Characteristics of children aged 2-5 years who are stunted and not stunted based on the mother's last education - Based on table 8, it is found that the distribution of children aged 2-5 years who are stunted and not stunted is based on mother's education. A total of 26 respondents were mothers with elementary school education, consisting of 12 children (46.1%) stunting and 14 children (53.9%) not stunting. The last education was junior high school as many as 40 respondents with 19 children (47.5%) experiencing stunting and 21 children (52.5%) not experiencing stunting. A total of 17 respondents had a high school education, consisting of 8 children (47%) stunting and nine children (52%) not stunting. A total of 2 respondents were mothers with the last education of SI (Bachelor) consisting of 1 child (50%) stunting and one child (50%) not stunting. Based on the study results, it was found that the education level of mothers who had the most stunting children was junior high school education.
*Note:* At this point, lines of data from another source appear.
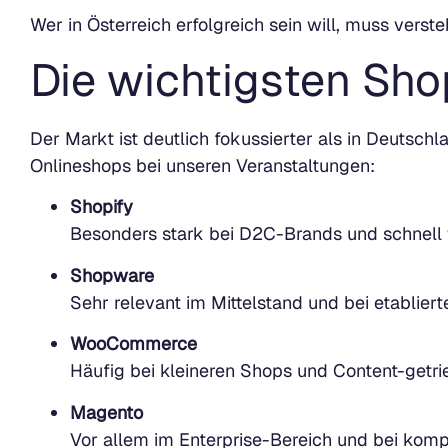
Wer in Österreich erfolgreich sein will, muss verst
Die wichtigsten Sho
Der Markt ist deutlich fokussierter als in Deuts
Onlineshops bei unseren Veranstaltungen:
Shopify
Besonders stark bei D2C-Brands und schnel
Shopware
Sehr relevant im Mittelstand und bei etablier
WooCommerce
Häufig bei kleineren Shops und Content-getr
Magento
Vor allem im Enterprise-Bereich und bei kom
This study is in line with Wanda Lestari et al. in 2018, where the results of the highest incidence of stunting occurred in mothers with low education [26]. However, this research is not in line with the research conducted by Rahmawati in 2018 in Jakarta, where the highest incidence of stunting is found in mothers with the latest high education 26.
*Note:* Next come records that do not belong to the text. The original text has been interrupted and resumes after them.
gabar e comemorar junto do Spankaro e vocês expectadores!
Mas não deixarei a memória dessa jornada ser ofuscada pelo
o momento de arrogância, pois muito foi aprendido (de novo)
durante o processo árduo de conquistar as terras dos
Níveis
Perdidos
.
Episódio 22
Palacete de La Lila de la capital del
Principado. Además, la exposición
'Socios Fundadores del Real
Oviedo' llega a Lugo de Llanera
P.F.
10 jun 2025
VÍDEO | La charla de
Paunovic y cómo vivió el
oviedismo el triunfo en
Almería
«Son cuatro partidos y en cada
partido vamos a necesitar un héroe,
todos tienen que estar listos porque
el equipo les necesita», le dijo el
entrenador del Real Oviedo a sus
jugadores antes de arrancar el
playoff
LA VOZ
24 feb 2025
The relationship of knowledge of mothers who have children aged 2-5 years about anaemia to the incidence of stunting in Mekarbakti Village, Sumedang, West Java in 2020 - Based on table 9, there is no significant relationship between the level of knowledge of mothers about anaemia and the incidence of stunting in children aged 2-5 years. It is in line with research conducted in Indonesia which states that anaemia due to iron deficiency does not cause children's growth and development disorders 28. However, this study is not in line with research conducted in Zimbabwe, which states a significant relationship between knowledge about anaemia and the incidence of stunting because common knowledge of anaemia causes an increase in the incidence of anaemia 29.

CONCLUSION

Based on the results of research conducted on 85 mothers with children aged 2-5 years in Mekarbakti Village, Sumedang Regency, West Java, it was found that 40 respondents had stunted children and 45 respondents had non-stunted children. From these data it can be concluded several things as follows: a) There is no significant relationship between maternal knowledge about anaemia and the incidence of stunting in Mekarbakti Village, Sumedang Regency, West Java; b) Based on the mother's level of knowledge about anaemia, the highest incidence of stunting was found in mothers who had good knowledge of anaemia as many as 26 people (48.1%) and the highest incidence of non-stunting was in mothers who had good knowledge about anaemia as many as 28 people (62);  c) Based on the description of the latest education of mothers who have children aged 2-5 years, the results show that the most stunting children are mothers who have a junior high school education level of 19 people (47.5%) and the highest number of non-stunted children are mothers who have a junior high school education level of 21 people 46.7%); and d) Based on gender, the highest incidence of stunting was found in the female group of 23 children (52.3%). Furthermore, the group of children who are not stunted is primarily boys, as many as 24 people (58.5%).